Name of practice: NAHDINE
Organisation: Dominiek Savio vzw
Country: Gits, Belgium
Year of initiation: 2020
Description of organization: Dominiek Savio provides care and education for people with a (neuromotor) disability with the aim of ensuring persons with a disability can lead a full and qualitative life. Dominiek Savio offer care and support in Gits and in the environment of the client (at home, at school, when practicing a hobby and more). Dominiek Savio offers a diverse range of activities including: assistance, support, care, therapy, education addressed to children, young adults, and adults. The organisation currently reaches approximately 2200 people in the province of West-Flanders (Belgium).
Funding: The programme is funded by the King Baudouin Foundation and Dr. Daniël De Coninck Fund
Link to UNCRPD: Article 19 – Living independently and being included in the community
Description of practice:
Dominiek Savio’s project aims to improve the quality of life and participation of people with acquired brain injuries living at home through an innovative collaboration between the patient, the caregiver, carer, and an occupational therapist. In many cases, the patient living at home wishes to resume their favourite activities and hobbies, but faces obstacles given their limited abilities because of their injury. Through a collaborative approach including all parties, the project aims to investigate:
- Which activities the patient wants to perform again.

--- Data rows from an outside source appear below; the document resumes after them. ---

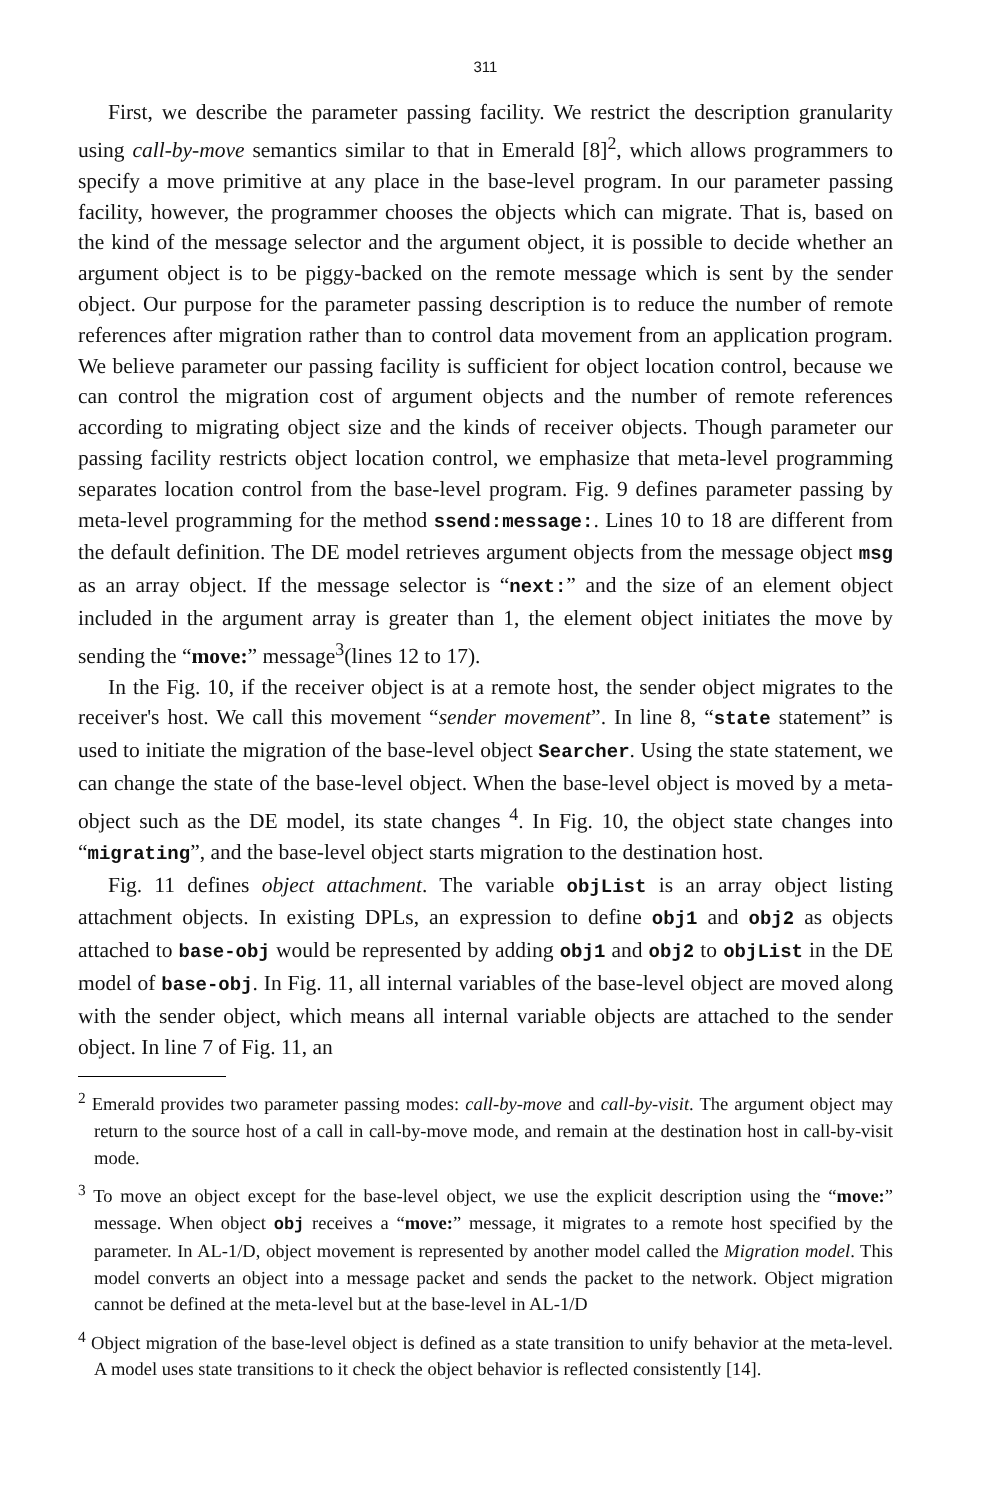311
First, we describe the parameter passing facility. We restrict the description granularity using call-by-move semantics similar to that in Emerald [8]<sup>2</sup>, which allows programmers to specify a move primitive at any place in the base-level program. In our parameter passing facility, however, the programmer chooses the objects which can migrate. That is, based on the kind of the message selector and the argument object, it is possible to decide whether an argument object is to be piggy-backed on the remote message which is sent by the sender object. Our purpose for the parameter passing description is to reduce the number of remote references after migration rather than to control data movement from an application program. We believe parameter our passing facility is sufficient for object location control, because we can control the migration cost of argument objects and the number of remote references according to migrating object size and the kinds of receiver objects. Though parameter our passing facility restricts object location control, we emphasize that meta-level programming separates location control from the base-level program. Fig. 9 defines parameter passing by meta-level programming for the method ssend:message:. Lines 10 to 18 are different from the default definition. The DE model retrieves argument objects from the message object msg as an array object. If the message selector is “next:” and the size of an element object included in the argument array is greater than 1, the element object initiates the move by sending the “move:” message<sup>3</sup>(lines 12 to 17).
In the Fig. 10, if the receiver object is at a remote host, the sender object migrates to the receiver's host. We call this movement “sender movement”. In line 8, “state statement” is used to initiate the migration of the base-level object Searcher. Using the state statement, we can change the state of the base-level object. When the base-level object is moved by a meta-object such as the DE model, its state changes <sup>4</sup>. In Fig. 10, the object state changes into “migrating”, and the base-level object starts migration to the destination host.
Fig. 11 defines object attachment. The variable objList is an array object listing attachment objects. In existing DPLs, an expression to define obj1 and obj2 as objects attached to base-obj would be represented by adding obj1 and obj2 to objList in the DE model of base-obj. In Fig. 11, all internal variables of the base-level object are moved along with the sender object, which means all internal variable objects are attached to the sender object. In line 7 of Fig. 11, an
<sup>2</sup> Emerald provides two parameter passing modes: call-by-move and call-by-visit. The argument object may return to the source host of a call in call-by-move mode, and remain at the destination host in call-by-visit mode.
<sup>3</sup> To move an object except for the base-level object, we use the explicit description using the “move:” message. When object obj receives a “move:” message, it migrates to a remote host specified by the parameter. In AL-1/D, object movement is represented by another model called the Migration model. This model converts an object into a message packet and sends the packet to the network. Object migration cannot be defined at the meta-level but at the base-level in AL-1/D
<sup>4</sup> Object migration of the base-level object is defined as a state transition to unify behavior at the meta-level. A model uses state transitions to it check the object behavior is reflected consistently [14].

- What their capabilities are.
- How they can be trained to be able to perform their chosen activity once more.
- How a strong cooperation can be established between the caregiver and the carer.
Statistics show that within Flanders, there are approximately 50,000 new patients annually with an acquired brain injury, out of which 15,000 develop considerable disabilities because of the injury. These at-home patients often feel restricted by their own self, resulting in a lack of motivation, lowered self-esteem, and increased fatigue. Additionally, caregivers often do not have the expertise and training necessary to better integrate the client in daily activities. The goal is therefore to set realistic goals for the patient which will ultimately help them feel more competent in taking back control of their life.
The service operates as a collaboration between Dominiek Savio and Familiehulp, an organisation providing support and care at home. Dominiek Savio trains carers from Familiehulp to conduct an Occupational Self-Assessment (OSA) which maps the expectations of the client. An occupational therapist is then involved to map the strengths and weaknesses of the client using the Assessment of Motor and Process Skills instrument. Based upon the test results, a training programme over the course of 20 weeks is developed, in which the patient re-learns the self-chosen activity. These sessions are carried out by an occupational therapist and carer.
Impact generated by the practice:
In the medium/long term, clients will require less specialised care and enjoy a better quality of life. The programme currently reaches 40 patients, all have improved support allowing them to live longer at home. Carers are now better supported and trained to communicate with patients, acquiring new skills on how to better evaluate the needs of the client.
The practice also provides opportunities for organisations to get to know each other. The project builds a special collaboration between ‘first line’ care (regular service – directly accessible) and ‘second line’ care (specialised in working with people with a disability – not directly accessible). This unique collaboration between the ‘first line’ and the ‘second line’ is relevant in the whole of Flanders, but also outside of the region/ country. Disability-specific knowledge from the point of view of an occupational therapist can enrich family care organisations all over the world and enhance the participation of people with an acquired brain injury in society.
Sustainability of Practice:
The project is currently in its trial period in its experimentation with new instruments and new methodologies. Following the completion of the trial, the organisation will evaluate the added value brought on by the collaboration and the project itself. If considered successful, this methodology and knowledge acquired can be shared with other organisations dealing with family care and other organisations working with persons with disabilities.
Currently, there is no fee for clients, however, in the future, clients and caregivers can pay for this service with their own resources or through financial intervention from the government.